ENRICO.           E siano 38. Ma mi viene imposto, per sposarmi, non di fare la corte a mia moglie, ma intanto a tutte le persone che la circondano, padre, madre, figlio, cugino…

ANNA.               La madre è già conquistata.

ENRICO.           Grazie! E spero per sempre. Noi due abbiamo tanti punti di contatto. Anche le bestie. Io le amo tutte, meno i gatti che non posso soffrire.

ANNA.               Povera bestia! La creatura piú calunniata di questo mondo. Cercherò di convertirla anche su questo punto.

ENRICO.           Gliene sarò tanto riconoscente. (Dopo una pausa.) E quando ritorna il signor Giovanni perché io possa cominciare a fargli la corte?

ANNA                (ridendo). Sarà qui fra poco. Ma non si mova come se andasse all'assalto. Può spaventarlo. Con Giovanni bisogna usare un po' di riguardo. Lui è alquanto lento.

ENRICO.           Lo so, lo so. Ma però se con lui non procedo con un po' di vigore non si accorgerà neppure di me. Io penso intanto di attaccare su quella parete un affisso col mio nome in lettere cubitali. Quando esita faccio un solo gesto e continuo il discorso.

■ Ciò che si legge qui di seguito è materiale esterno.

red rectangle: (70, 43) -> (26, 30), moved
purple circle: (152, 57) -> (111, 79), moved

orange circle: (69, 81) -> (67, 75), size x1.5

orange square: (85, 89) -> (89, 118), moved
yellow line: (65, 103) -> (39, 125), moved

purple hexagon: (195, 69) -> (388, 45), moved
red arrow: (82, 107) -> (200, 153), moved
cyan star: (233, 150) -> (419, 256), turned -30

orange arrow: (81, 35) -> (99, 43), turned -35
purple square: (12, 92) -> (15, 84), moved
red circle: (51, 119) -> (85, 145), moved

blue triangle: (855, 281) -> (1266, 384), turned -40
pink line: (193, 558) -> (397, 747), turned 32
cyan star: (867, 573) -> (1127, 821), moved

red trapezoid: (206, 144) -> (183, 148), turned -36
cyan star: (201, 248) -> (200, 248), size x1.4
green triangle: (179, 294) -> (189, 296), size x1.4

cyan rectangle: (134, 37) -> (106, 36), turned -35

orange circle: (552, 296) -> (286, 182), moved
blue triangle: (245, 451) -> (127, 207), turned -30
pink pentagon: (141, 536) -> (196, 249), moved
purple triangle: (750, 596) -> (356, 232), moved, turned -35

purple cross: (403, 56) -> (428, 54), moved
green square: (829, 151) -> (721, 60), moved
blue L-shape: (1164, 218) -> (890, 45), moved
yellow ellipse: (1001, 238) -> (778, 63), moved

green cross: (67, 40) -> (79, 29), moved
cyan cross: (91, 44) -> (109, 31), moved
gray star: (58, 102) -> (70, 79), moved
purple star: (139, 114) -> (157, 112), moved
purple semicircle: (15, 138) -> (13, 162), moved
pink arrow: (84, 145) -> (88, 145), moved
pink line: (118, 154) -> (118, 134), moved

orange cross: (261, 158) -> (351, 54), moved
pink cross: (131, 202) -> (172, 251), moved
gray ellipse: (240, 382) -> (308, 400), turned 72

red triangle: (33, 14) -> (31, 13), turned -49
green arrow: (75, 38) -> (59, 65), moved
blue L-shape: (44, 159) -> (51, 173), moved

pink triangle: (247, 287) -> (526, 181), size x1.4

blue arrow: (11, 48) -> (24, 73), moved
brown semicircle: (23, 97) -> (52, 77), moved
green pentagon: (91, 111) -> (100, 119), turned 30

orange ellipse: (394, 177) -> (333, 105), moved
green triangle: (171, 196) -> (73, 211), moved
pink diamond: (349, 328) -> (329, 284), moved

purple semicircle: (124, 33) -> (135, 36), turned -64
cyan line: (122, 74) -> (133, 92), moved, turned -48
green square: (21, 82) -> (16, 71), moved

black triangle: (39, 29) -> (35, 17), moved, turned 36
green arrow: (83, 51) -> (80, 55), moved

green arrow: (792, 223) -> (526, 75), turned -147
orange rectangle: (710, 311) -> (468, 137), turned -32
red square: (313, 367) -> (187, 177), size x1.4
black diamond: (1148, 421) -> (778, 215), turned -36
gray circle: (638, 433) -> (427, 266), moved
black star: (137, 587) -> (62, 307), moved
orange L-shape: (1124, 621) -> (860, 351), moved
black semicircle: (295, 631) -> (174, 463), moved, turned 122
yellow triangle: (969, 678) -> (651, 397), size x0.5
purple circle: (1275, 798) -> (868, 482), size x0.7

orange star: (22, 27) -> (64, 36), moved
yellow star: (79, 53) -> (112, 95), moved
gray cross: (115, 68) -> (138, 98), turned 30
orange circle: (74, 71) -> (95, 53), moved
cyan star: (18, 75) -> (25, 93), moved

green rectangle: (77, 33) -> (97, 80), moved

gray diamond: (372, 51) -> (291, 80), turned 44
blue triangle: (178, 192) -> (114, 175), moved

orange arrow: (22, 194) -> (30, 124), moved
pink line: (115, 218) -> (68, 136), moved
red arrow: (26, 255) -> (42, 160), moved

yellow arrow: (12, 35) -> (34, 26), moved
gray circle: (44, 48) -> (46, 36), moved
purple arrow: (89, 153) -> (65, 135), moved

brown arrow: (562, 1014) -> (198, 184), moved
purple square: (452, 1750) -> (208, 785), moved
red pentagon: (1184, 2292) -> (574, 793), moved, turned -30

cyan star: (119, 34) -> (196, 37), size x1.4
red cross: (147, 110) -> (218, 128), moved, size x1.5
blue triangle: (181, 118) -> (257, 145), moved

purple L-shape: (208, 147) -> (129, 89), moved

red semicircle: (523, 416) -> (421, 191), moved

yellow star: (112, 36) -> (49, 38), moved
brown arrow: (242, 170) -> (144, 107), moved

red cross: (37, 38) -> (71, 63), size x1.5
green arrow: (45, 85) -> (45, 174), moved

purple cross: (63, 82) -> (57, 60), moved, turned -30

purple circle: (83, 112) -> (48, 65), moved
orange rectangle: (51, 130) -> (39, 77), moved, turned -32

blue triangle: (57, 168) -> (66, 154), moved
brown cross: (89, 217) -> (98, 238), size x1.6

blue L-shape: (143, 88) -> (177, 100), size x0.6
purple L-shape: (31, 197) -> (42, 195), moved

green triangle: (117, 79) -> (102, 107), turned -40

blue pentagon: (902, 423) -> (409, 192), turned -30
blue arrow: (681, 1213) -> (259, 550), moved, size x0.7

ANNA.               Cessi di deridere mio marito. Non è lui che non intende Lei; è Lei che non intende lui. Lui è piú fine di Lei. Lei crede di poterlo deridere senza che lui se ne accorga. Invece a quest'ora egli ha inteso la Sua antipatia e la ricambia di cuore. Oh! mio marito è stato sempre considerato e anche temuto quale una persona accorta. Se Lei si fosse tratto l'insegnamento che avrebbe dovuto da quel magnifico risultato ch'Ella ottenne con quel Suo affare nei tessuti adesso starebbe meglio con mio marito. Ricordando quello ch'egli fu in quel commercio avrebbe dovuto ammirarlo. Questo egli avrebbe sentito e le vostre relazioni sarebbero state diverse.

ENRICO.           Io non credo di avergli mai mancato di rispetto. Non può aver indovinato niente.

ANNA.               Ella non lo conosce. Parla poco, si esprime con qualche impaccio ma intende e anche indovina tutto. Oh, se indovina tutto.

ENRICO.           Avrebbe allora anche indovinato il mio desiderio di volergli bene e di conquistarmi la sua benevolenza.

 

ANNA.             Questo era quello ch'Ella voleva fargli credere, ma egli vede le cose fino in fondo. Lo so io come le indovina.